Feature

Historic Handwoven Rug Lays Path for Forest Service Employee to her Shinaali

Kathryn Sosbe
Office of Tribal Relations
April 21st, 2015 at 5:45PM

Nanebah Nez turned to a roomful of U.S. Department of the Interior employees and asked quietly for a moment to herself. When the group of curators left, Nez turned her attention to an 80-year-old piece of her ancestral past and quietly began her private prayer in Navajo, “Yáat’eeh Shinaali,” or “Hello, grandmother.”

Nanebah Nez connected to her past in a recent visit to the U.S. Department of the Interior Museum, where a rug made by her great-great-grandmother. Bahe Shondee is a great-great-grandmother to Nez, an archeologist on the U.S. Forest Service’s Tonto National Forest north of Phoenix. Bahe Shondee, also known as Bull Snake Springs Woman, spent two years in the early 1930s preparing the yarn then weaving the 13-foot-by-12-foot rug “Sandpainting of the Arrow People.”

Unveiled, Nez’s family legacy splayed in front of her caught her breath. She grew up hearing the story behind the massive work but never had the opportunity to see it. Nez, wearing a pair of protective museum gloves, moved her hands slowly around the rug taking in the details, the variations of color in the hand-dyed wool and the tight weave that has stood the test of time. In a room rimmed with museum equipment and the chatter of onlookers, Nez’s present met her past.

“It’s humbling to see this in person and contemplate how much work and discipline my Naali put into this rug,” Nez said. “I know it took years so it feels like I’m looking at a piece of her life. I’m really grateful to be here.”

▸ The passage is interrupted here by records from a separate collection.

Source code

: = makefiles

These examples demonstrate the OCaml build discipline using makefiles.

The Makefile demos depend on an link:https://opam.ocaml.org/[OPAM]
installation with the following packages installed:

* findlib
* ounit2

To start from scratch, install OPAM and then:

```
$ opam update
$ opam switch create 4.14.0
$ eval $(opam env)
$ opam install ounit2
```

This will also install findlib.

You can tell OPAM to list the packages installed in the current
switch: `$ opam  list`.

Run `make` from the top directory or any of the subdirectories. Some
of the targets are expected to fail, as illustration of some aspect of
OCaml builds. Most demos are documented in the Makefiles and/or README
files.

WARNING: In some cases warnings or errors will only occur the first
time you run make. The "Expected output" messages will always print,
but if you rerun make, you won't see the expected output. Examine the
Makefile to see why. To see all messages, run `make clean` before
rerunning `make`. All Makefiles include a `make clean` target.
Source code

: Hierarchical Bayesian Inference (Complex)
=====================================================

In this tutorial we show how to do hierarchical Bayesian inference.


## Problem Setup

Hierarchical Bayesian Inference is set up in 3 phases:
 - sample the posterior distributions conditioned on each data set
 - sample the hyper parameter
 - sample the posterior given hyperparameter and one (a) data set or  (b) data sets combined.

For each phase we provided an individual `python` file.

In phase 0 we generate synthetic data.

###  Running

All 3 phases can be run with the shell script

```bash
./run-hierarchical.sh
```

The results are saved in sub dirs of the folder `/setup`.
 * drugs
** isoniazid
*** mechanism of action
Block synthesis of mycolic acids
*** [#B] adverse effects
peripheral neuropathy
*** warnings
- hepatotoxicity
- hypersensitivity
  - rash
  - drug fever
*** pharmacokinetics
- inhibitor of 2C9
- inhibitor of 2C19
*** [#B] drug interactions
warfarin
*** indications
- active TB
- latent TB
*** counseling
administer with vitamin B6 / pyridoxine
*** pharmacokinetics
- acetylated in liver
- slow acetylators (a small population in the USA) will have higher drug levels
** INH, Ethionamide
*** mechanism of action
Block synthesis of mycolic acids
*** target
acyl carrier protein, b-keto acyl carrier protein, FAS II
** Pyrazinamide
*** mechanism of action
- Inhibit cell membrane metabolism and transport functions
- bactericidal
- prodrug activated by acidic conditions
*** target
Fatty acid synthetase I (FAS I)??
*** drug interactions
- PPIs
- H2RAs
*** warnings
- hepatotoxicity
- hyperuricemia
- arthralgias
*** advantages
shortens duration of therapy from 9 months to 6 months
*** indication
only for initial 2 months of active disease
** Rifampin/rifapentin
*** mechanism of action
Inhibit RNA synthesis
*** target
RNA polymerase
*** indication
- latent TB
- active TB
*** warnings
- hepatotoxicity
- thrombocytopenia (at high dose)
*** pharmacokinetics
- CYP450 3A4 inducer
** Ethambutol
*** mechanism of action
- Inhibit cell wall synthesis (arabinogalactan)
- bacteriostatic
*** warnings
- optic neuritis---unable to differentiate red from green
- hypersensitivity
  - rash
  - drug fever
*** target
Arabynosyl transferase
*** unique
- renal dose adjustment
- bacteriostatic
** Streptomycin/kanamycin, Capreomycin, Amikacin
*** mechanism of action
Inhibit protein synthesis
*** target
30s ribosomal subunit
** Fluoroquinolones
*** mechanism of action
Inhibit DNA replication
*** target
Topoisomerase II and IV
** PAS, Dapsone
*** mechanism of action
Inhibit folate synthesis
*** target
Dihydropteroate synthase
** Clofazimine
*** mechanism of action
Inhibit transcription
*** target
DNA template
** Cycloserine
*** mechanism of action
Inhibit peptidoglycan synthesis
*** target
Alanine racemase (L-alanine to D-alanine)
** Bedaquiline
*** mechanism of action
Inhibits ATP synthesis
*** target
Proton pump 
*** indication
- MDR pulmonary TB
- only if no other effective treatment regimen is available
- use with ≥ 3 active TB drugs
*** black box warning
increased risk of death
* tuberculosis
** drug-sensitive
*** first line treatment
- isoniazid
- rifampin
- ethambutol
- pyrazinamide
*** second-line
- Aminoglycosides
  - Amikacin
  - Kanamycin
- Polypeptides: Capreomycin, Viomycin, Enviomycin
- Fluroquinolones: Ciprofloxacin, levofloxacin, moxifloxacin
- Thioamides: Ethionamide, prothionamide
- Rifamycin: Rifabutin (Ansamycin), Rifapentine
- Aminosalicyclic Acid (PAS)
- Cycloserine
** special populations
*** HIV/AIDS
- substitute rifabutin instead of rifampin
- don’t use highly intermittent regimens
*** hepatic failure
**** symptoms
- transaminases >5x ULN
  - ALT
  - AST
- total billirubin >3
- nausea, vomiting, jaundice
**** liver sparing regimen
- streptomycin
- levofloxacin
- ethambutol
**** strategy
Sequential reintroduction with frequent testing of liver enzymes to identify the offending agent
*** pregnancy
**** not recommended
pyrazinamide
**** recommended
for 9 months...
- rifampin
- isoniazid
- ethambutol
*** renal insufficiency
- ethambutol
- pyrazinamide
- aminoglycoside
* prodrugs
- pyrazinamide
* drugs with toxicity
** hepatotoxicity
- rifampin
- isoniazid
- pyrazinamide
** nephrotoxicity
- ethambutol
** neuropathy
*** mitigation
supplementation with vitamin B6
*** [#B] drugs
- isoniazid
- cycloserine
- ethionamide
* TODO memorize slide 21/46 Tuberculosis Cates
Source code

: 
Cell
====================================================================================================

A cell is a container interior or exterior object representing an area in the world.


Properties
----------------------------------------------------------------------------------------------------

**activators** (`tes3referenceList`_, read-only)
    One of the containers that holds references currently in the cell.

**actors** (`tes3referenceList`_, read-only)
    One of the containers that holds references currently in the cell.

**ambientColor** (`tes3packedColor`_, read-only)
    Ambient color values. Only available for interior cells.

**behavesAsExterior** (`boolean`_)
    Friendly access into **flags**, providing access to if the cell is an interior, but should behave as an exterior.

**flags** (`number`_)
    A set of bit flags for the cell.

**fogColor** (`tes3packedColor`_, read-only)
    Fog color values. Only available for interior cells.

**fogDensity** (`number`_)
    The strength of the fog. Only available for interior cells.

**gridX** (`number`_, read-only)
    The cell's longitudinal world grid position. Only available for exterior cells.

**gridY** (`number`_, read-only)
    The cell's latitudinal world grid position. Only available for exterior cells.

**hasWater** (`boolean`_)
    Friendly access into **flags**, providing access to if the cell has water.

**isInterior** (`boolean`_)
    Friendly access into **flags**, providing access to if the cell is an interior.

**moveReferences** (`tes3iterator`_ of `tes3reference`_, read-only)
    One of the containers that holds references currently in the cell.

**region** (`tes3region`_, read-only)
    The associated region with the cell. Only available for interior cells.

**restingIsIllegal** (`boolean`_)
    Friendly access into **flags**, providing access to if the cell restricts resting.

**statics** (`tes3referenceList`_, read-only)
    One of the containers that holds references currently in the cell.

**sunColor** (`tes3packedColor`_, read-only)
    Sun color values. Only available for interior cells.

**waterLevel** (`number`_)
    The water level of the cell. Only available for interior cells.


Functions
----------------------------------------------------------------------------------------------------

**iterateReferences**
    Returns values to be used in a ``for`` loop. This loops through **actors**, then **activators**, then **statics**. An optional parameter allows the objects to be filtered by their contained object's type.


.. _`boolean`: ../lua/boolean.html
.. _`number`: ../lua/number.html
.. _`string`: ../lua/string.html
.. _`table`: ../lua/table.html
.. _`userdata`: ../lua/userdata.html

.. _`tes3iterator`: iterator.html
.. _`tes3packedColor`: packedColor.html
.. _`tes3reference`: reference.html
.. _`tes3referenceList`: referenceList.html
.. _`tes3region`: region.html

A photo of Nanebah Nez examing the intricate weaving of “Sandpainting of the Arrow People,” a 13-foot-by-12-foot hand-woven Navajo rug that took her great great-grandmother Bahe Shondee years to make. The rug depicts a sandpainting used in the Navajo Shooting Way Ceremony, an ancient ceremony involving the creation of a painstakingly intricate hand drawn sandpainting, during a series of songs and prayers. Sandpaintings, created on the dirt floors of hogans, Navajo traditional homes, are destroyed upon completion of the ritual. At one time they were never seen outside of their traditional use. To this day, the rendering of ceremonial symbols in a permanent medium is culturally taboo.

Haataalis (medicine men) warn that using powerful symbols, like the ones my Naali wove, can cause harm.” Nez said. Therefore Miguelito, Navajo medicine man also known as Red Point, protected Bahe Shondee during her work.

Interior Museum curator Tracy Baetz said Nez’s family has been instrumental in providing information about Bahe Shondee when the rug has been exhibited over the years. They will continue to work together, including helping to identify some of the people in photographs taken at the time.

It is believed that the rug came to the Interior Department because of Anna Wilmarth Thompson Ickes’ interest in American Indian culture, art, archeology and welfare. She would spend each summer in the west pursuing her interests. Ickes watched as Bahe Shondee worked and even took photographs of Bahe Shondee and the family.

Ickes later told her husband, who happened to be Secretary of the Interior Harold Ickes, about the rug. That set into motion Interior’s desire to know more about the piece. Anna Ickes died in an automobile accident in 1935. The Interior Department purchased the rug from the famed Hubbell Trading Post in 1937 for $1,000.

“For its sheer size, the rug is one of the largest pieces in the Interior Museum’s collection,” Baetz said. “We are particularly fortunate to know so much about this rug’s history and – through the family of Bahe Shondee – about its maker. It’s not often that we have such rich, documented details and personal recollections about a piece.”

A photo of Nanebah Nez taking a photograph of the massive hand-woven Navajo rug her great-great-grandmother made for an Arizona trading company. Today, the rug is carefully used and stored by the Interior Department and will continue to be an important part of the cultural and historical history of this country. A multi-year renovation of the department’s museum sent the rug into storage. However, Nez’s visit shined a new spotlight on the piece.

“It’s easy to think of museums and museum collections only as being static or sterile, numbered and cataloged and kept in preservation-sensitive conditions,” Baetz said. “But being able to share not only the rug but also that moment with Nanebah is what museums are really all about: tangible, vital connections to vibrant, meaningful stories. All of us involved with and on hand for Nanebah’s visit to the collections facility realized we had just been part of something very special.”

In her job as an archeologist, Nez often works with other employees and tribal representatives in identifying remains and artifacts. But the connection to her cultural and family past has her thinking more about her family’s future.

“We have many stories about Bahe Shondee. She was a strong woman,” Nez said. “I hope someday I can bring my children here to show them something their great-great-great-grandmother touched and show them how impressive she was.”